Crucially, this process doesn’t involve the verifying organisation storing the personal information – an individual’s information always remains under their own control.
An alternate history of the Optus hack in a world with decentralised identity
So, could a decentralised identity model have prevented the Optus hack?
Maybe not the hack itself, which was allegedly due to an unsecured API end-point. But it certainly would’ve minimised the damage caused.
Let’s take a look at the common case of a user being required to show their driver’s licence to open a mobile phone account on Optus. In a decentralised identity system, rather than requiring the user to upload a photo of their licence or enter the reference number on a form, Optus could have instead simply requested to securely verify the driver’s licence VC stored in the user’s SSI wallet app.
Optus would not need to store any of this information: the data would just need to be verified as true, to enable the customer to open their account. With no need for data to be stored on an Optus server to begin with, if DI was in place the customer’s personal data could not have been exposed in a hack of its systems.

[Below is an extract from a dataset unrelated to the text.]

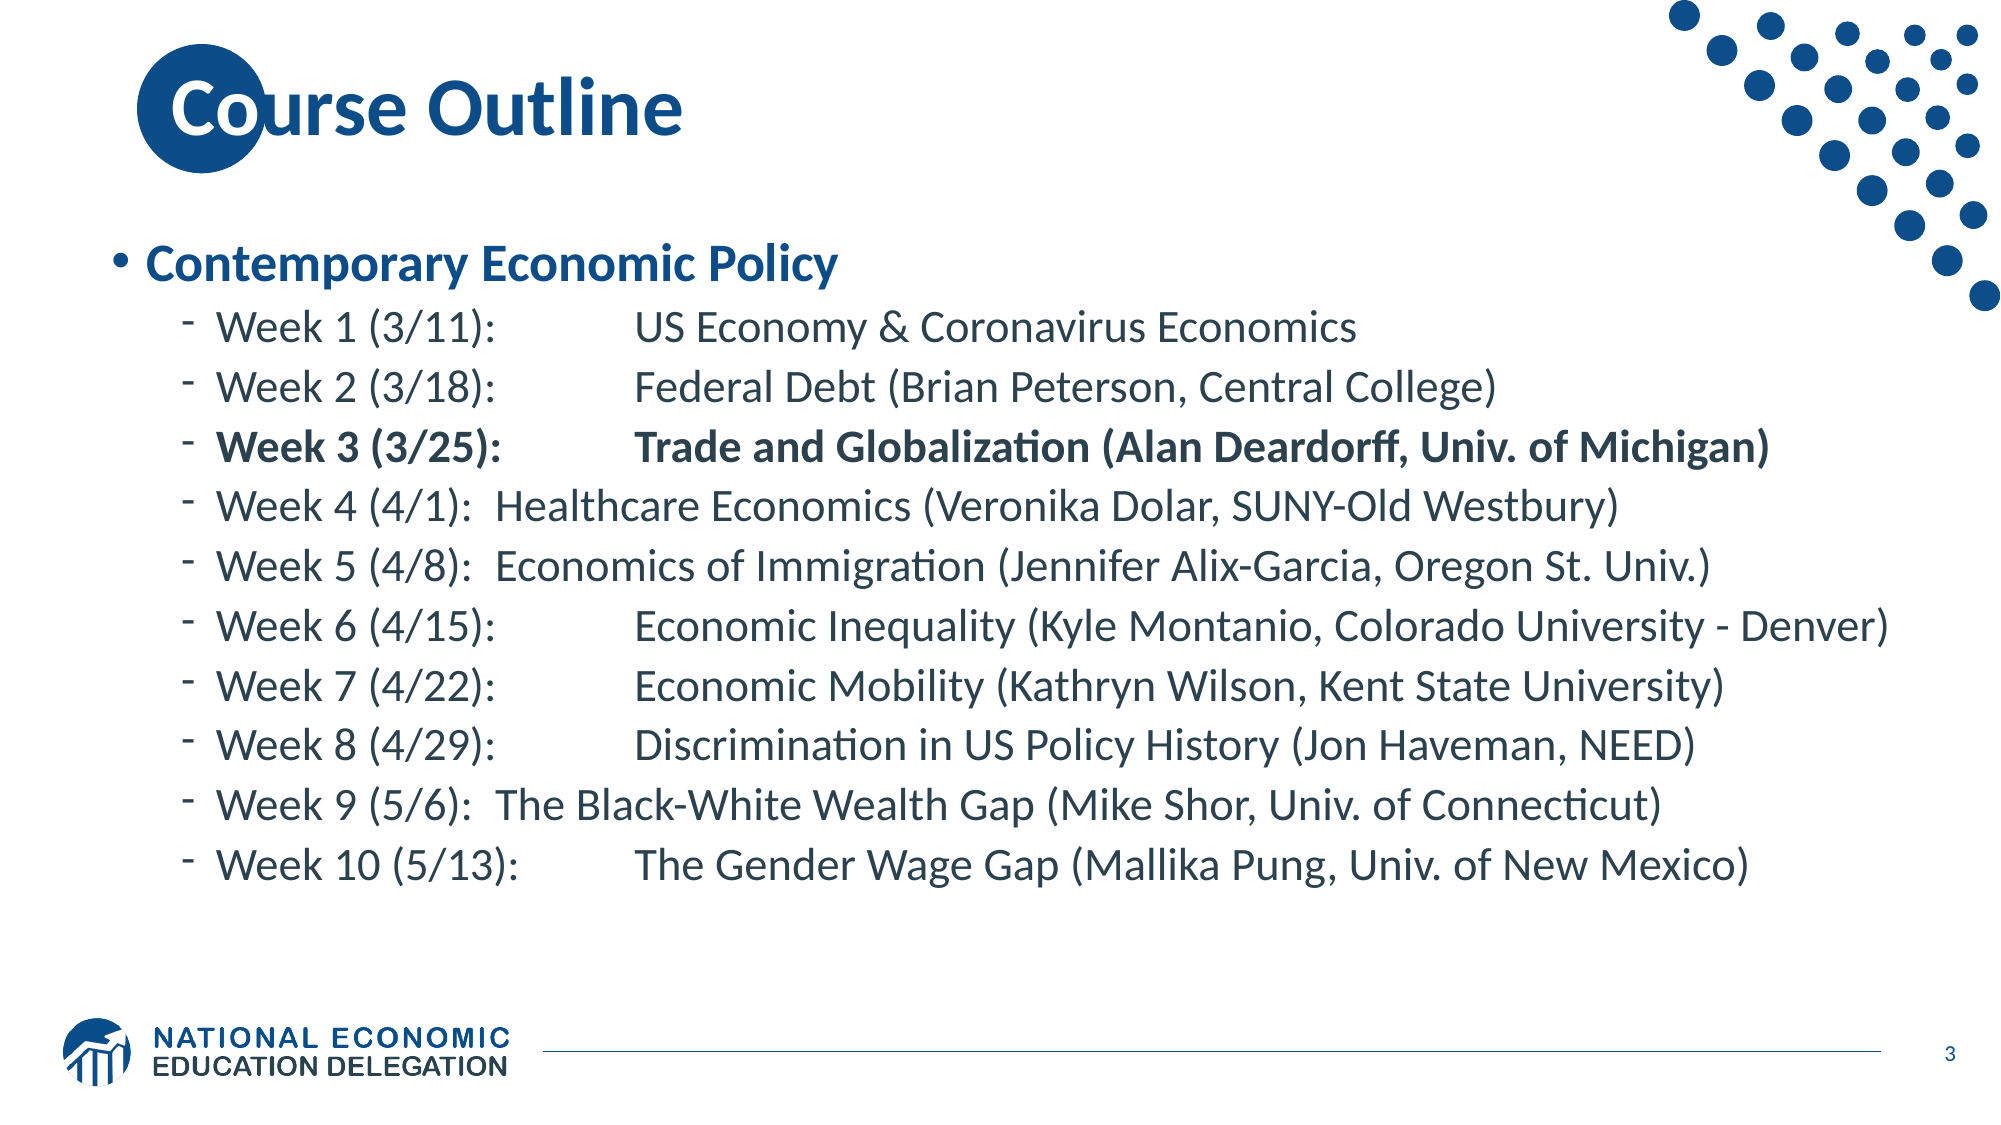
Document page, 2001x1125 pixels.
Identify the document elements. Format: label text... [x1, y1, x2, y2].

The future needs better identity solutions
Decentralised identity is not some far-off crypto dream, like Dogecoin becoming the global currency. DI is already being integrated with software from some of the world’s largest companies right now, including Microsoft.
Microsoft Entra, which was released earlier this year and is now included with every Azure Active Directory subscription, includes a decentralised identity solution based on open standards developed by the Decentralised Identity Foundation.
Other large players, including IBM and SecureKey, have also created DI solutions that are starting to see some significant adoption. Verified.Me from SecureKey has partnered with the Canadian Government to provide decentralised identity solutions that allows users to sign-in to many government services and large financial institutions.
As bad as the Optus hack was for its victims, data breaches will become even more consequential as our daily lives become increasingly entwined with new online technologies like the metaverse and SoulBound tokens (non-transferrable NFTs that represent an identity).
Decentralised identity offers a truly robust and secure solution to digital identity that could not exist without distributed ledger technology. It gives individuals ownership and control of their identities, reduces a reliance on centralised government-led models, and relieves businesses of the burden and costs of securing sensitive personal data.
Let’s hope more organisations start to see the potential of decentralised identity before another data breach on the scale of the Optus hack again endangers the privacy of millions of Aussies.